> _Document section_:
[Start]

# Bosch GOF 1600 CE Won't Start



## sammarkowitz (Oct 5, 2016)

Hi,

My router won't start anymore. I tried cleaning it out as much as I dared to take apart. It doesn't start in the plunge or fixed base. The LEDs are working and when I try starting the router I hear two clicks about a second or two apart. Once in a while it will start up for a second, but that's it.

Any ideas?


----------



## MikeMa (Jul 27, 2006)

Isn't that a the European version of the MRC23? From your profile, you are in the U.S. Are you running this on a 220V Plug?


----------



## Cherryville Chuck (Sep 28, 2010)

Welcome Sam. Some of the older Bosches had a problem with sawdust getting in the switch. If yours doesn't have a plastic cover over the switch then that might be a possibility. A broken wire in the cord might but if you move the cord around with the router on it should make contact occasionally. It might be the brushes. Check your parts schematic for how to get to them. It might also be the electronics. For that you probably need to take it to a repair shop and let them test it.

[End]

> _Work to do_:
(a) Condense the paragraph of the forum thread beginning "Welcome Sam. Some of the older Bosches" into a bulleted list of its main points.
(b) Output the records from their start through the line containing "Tile 3 of 4", inclusive, as a Markdown table with the columns Line and Content, one row per line with its number and blank lines omitted.

> _Records to use_:
[Start]

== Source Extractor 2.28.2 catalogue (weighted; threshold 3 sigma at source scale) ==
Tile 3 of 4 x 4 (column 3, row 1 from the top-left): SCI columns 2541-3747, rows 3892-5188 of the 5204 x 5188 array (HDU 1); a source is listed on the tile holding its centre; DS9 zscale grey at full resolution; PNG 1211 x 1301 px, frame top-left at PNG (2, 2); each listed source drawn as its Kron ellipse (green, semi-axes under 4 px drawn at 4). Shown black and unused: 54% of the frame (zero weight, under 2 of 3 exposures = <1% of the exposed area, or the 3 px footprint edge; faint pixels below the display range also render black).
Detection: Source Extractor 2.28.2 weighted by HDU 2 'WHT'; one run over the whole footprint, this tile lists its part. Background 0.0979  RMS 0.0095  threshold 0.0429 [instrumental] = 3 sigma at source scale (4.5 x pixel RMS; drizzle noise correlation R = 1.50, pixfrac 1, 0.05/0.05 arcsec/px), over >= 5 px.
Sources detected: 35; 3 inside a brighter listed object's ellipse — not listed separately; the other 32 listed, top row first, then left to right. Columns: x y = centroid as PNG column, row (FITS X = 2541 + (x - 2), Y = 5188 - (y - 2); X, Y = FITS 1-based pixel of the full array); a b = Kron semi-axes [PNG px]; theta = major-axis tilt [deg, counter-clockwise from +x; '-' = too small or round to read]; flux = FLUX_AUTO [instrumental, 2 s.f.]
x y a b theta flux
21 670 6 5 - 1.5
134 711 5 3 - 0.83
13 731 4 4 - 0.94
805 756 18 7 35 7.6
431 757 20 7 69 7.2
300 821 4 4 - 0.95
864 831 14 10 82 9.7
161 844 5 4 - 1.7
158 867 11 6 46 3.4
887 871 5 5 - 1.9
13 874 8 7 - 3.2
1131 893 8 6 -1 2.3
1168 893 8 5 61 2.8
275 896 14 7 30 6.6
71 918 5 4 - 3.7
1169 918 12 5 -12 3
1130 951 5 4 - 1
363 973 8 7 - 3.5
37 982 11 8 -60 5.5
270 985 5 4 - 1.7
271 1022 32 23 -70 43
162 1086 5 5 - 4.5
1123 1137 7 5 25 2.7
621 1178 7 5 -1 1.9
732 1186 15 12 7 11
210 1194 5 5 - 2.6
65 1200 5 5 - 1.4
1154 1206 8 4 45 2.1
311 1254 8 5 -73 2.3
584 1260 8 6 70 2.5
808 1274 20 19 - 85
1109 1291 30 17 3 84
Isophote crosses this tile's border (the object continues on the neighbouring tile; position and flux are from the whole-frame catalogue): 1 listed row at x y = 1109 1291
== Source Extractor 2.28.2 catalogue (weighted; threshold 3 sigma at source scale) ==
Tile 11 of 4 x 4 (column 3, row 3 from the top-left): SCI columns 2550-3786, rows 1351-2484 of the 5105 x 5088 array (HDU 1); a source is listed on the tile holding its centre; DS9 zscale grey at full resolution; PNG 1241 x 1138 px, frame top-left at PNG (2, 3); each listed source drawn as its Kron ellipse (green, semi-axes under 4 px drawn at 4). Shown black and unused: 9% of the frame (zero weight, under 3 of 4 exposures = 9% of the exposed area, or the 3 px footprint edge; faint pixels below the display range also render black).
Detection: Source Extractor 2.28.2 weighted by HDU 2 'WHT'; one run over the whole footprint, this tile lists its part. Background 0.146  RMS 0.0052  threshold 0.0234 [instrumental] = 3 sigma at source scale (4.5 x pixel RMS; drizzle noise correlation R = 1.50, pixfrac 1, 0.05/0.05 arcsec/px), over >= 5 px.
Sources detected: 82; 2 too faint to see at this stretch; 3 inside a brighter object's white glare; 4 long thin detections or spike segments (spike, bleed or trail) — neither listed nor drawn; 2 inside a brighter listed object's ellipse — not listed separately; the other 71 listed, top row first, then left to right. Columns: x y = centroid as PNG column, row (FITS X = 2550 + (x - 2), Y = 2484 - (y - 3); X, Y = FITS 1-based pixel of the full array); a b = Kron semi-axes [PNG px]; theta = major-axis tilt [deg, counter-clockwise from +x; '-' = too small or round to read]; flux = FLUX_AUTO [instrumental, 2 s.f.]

[End]

> _Expected answers_:
(a)
- Some older Bosch routers had sawdust get into the switch, which is a possible cause if the switch has no plastic cover.
- A broken wire in the cord is possible, but moving the cord around with the router on should then make it contact occasionally.
- The brushes may be the problem; the parts schematic shows how to reach them.
- The electronics may be at fault, which probably needs testing at a repair shop.

(b)
| Line | Content |
|---|---|
| 1 | == Source Extractor 2.28.2 catalogue (weighted; threshold 3 sigma at source scale) == |
| 2 | Tile 3 of 4 x 4 (column 3, row 1 from the top-left): SCI columns 2541-3747, rows 3892-5188 of the 5204 x 5188 array (HDU 1); a source is listed on the tile holding its centre; DS9 zscale grey at full resolution; PNG 1211 x 1301 px, frame top-left at PNG (2, 2); each listed source drawn as its Kron ellipse (green, semi-axes under 4 px drawn at 4). Shown black and unused: 54% of the frame (zero weight, under 2 of 3 exposures = <1% of the exposed area, or the 3 px footprint edge; faint pixels below the display range also render black). |